Dalam prosesnya, insenerator dapat mengolah sampah sekitar 2500 ton perhari. Ali berasumsi jika pengelolaan sampah berbasis ITF berjalan, seluruh sampah yang ada di Bantar Gebang akan bisa terurai dengan baik dengan residu atau sisa pembuangan yang sangat minim.
Output dari satu pembangkit insenerator bisa menghasilkan listrik setara 35 megawatt.
Sebelumnya, DKI Jakarta sempat berencana membangun 4 ITF yaitu di Jakarta wilayah Barat, Timur, Selatan, dan Sunter, Jakarta Utara. Namun pembiayaan dan kurangnya investor menjadi permasalahan yang sampai saat ini belum menemukan jalan keluar.
Sementara itu, Exexutive Director Celios Bima Yusdhistira Adhinegara mengatakan, rencana penutupan Pembangkit Listrik Tenaga Uap (PLTU) juga menjadi permasalahan lain karena hasil biopellet dari RDF ataupun ITF tidak akan bisa terakomodir dengan baik jika tidak ada pembangkit yang menggunakannya sebagai bahan bakar.
"Nantinya pengelolaan sampah yang menghasilkan pellet untuk pembangkit listrik banyak, tapi tidak ada pembangkit yang bisa mengakomodasi atau memanfaatkannya," ucap Bima.
Selain itu, proses pengolahan sampah dengan teknologi RDF menurut Bima tidak singkron dengan upaya pemerintah yang ingin menuju nol emisi karena proses transmisi yang masih menggunakan transportasi berbahan bakar bensin.
Disamping itu, peneliti berkelanjutan dari Sigmaphi Gusti Raganata mengatakan ITF model insenerator juga dapat membantu mengurangi emisi karbon yang menyebabkan polusi udara dengan hasil emisi yang dinilai lebih aman.
"Sebagian besar polusi dari Pembangkit listrik tenaga uap di Jakarta Utara, kalau mau di seriusin kelola ITF model Insenerator lebih aman walaupun sama-sama masih ada emisi tapi lebih aman," ucap Gusti.
Gusti mengatakan permasalahan sampah di Jakarta tidak hanya sampah plastik, namun juga sampah rumah tangga yang menyumbang sebesar 53 persen. Jika 4 ITF yang direncanakan pemprov DKI terwujud, 7.400 ton sampah di Jakarta akan bisa terurai dan mengurangi beban sampah di Bantar Gebang.
Ia juga berharap proyek pembangunan ITF yang masuk dalam proyek infrastruktur pemerintah pusat dapat menjadi prioritas dan dapat mendatangkan investor yang serius untuk menangani permasalahan sampah di Jakarta.
ITF dengan model insenerator dapat menghancurkan berbagai macam sampah, kecuali logam, puing bangunan dan barang elektronik.

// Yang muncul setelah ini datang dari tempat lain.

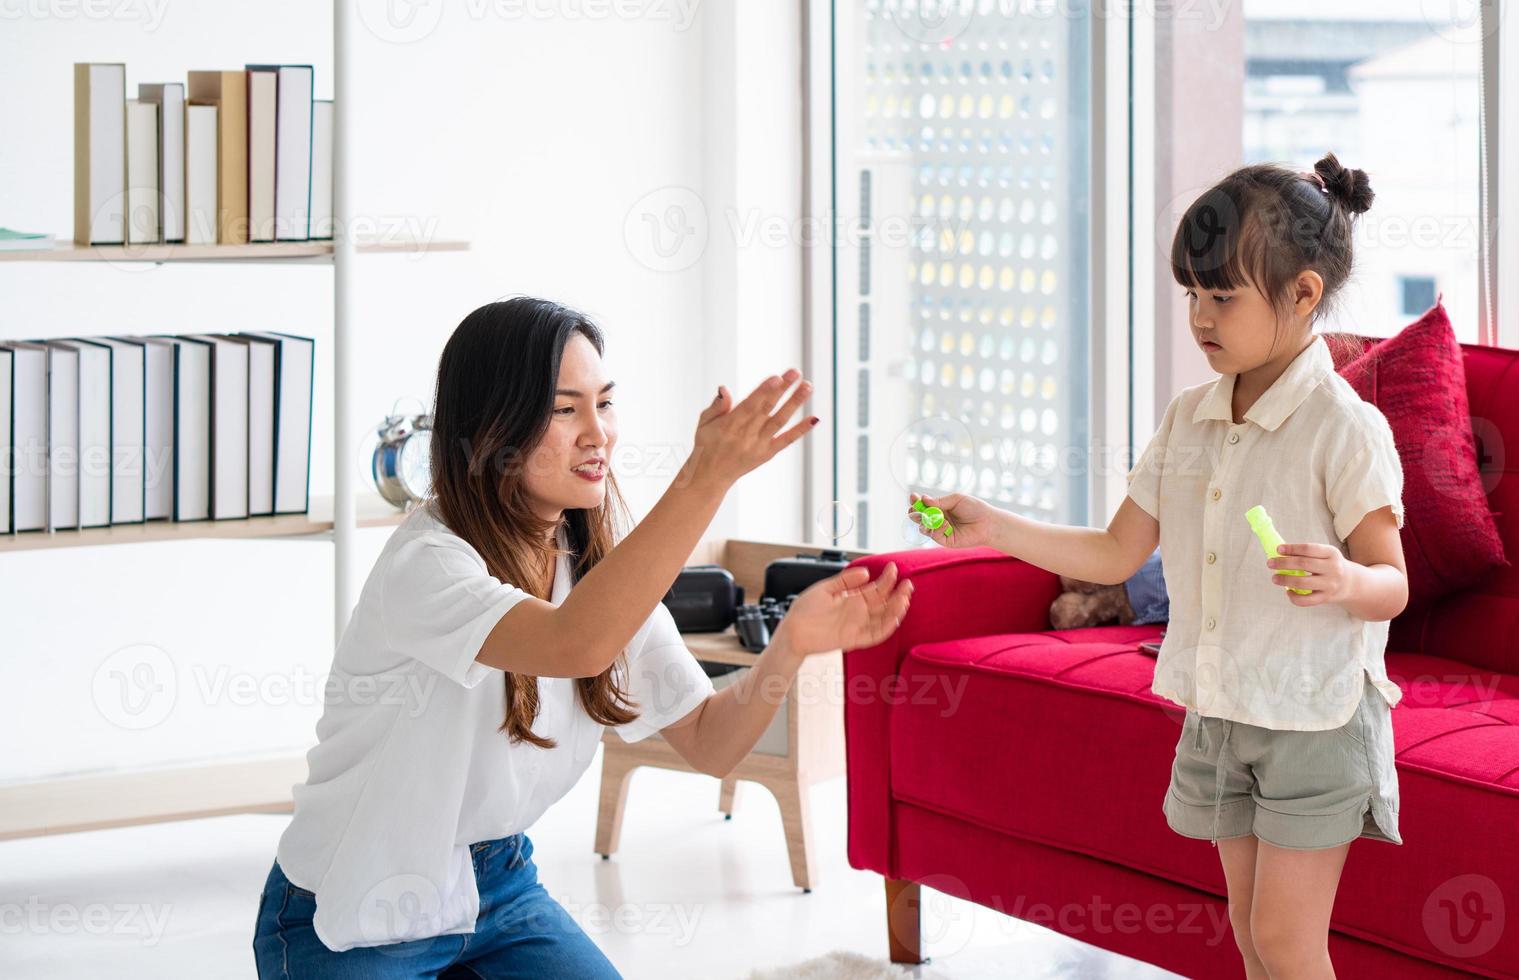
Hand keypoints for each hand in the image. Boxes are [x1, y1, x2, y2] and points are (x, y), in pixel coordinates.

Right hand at [678, 370, 816, 491]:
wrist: (710, 476)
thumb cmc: (706, 445)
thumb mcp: (704, 423)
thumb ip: (716, 406)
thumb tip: (724, 388)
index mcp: (730, 424)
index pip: (750, 405)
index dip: (764, 391)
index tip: (776, 377)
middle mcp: (746, 434)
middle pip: (767, 408)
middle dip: (782, 389)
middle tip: (796, 372)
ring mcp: (758, 445)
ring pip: (780, 421)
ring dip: (795, 403)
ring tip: (807, 386)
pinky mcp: (767, 454)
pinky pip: (786, 440)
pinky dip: (801, 430)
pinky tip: (813, 418)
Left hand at [773, 562, 912, 657]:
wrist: (793, 630)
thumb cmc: (805, 610)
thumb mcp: (825, 589)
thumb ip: (845, 581)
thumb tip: (865, 572)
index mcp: (852, 598)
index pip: (875, 588)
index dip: (886, 579)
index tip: (893, 568)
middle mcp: (858, 612)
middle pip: (884, 603)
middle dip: (897, 594)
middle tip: (908, 584)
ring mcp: (857, 626)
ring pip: (883, 618)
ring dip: (896, 609)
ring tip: (904, 597)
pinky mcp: (854, 639)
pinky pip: (875, 635)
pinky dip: (886, 627)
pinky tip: (894, 617)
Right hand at [907, 492, 995, 548]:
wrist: (988, 523)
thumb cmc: (975, 508)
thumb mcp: (956, 499)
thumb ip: (940, 501)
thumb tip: (924, 499)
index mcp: (941, 508)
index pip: (924, 505)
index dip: (916, 502)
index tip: (913, 497)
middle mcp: (939, 519)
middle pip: (920, 517)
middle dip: (915, 513)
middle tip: (914, 510)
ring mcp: (941, 531)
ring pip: (924, 528)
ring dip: (923, 521)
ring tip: (927, 516)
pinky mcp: (946, 541)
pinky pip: (935, 535)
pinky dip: (937, 528)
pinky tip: (945, 523)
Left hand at [1268, 543, 1352, 606]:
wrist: (1352, 583)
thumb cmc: (1330, 565)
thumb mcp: (1325, 554)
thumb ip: (1307, 553)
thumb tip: (1280, 553)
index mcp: (1331, 553)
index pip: (1308, 549)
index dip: (1292, 548)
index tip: (1278, 549)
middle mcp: (1332, 568)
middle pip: (1303, 564)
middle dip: (1283, 563)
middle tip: (1270, 563)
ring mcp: (1330, 584)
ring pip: (1302, 583)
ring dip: (1285, 580)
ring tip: (1274, 578)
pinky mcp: (1326, 598)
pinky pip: (1306, 600)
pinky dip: (1293, 597)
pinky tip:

Sampah akan dibakar dalam satu tempat tertutup tanpa emisi atau asap pembuangan yang mengganggu lingkungan.
Proses pembakaran akan dilakukan dalam satu waktu tanpa perlu berpindah alat atau lokasi. Hasil akhir dari pengelolaan sampah dengan ITF bisa didapat dengan residu kurang dari 10 persen sehingga dapat diolah lebih mudah.
Negara yang sudah menerapkan konsep ITF insenerator adalah negara Swedia, Jerman dan Belanda.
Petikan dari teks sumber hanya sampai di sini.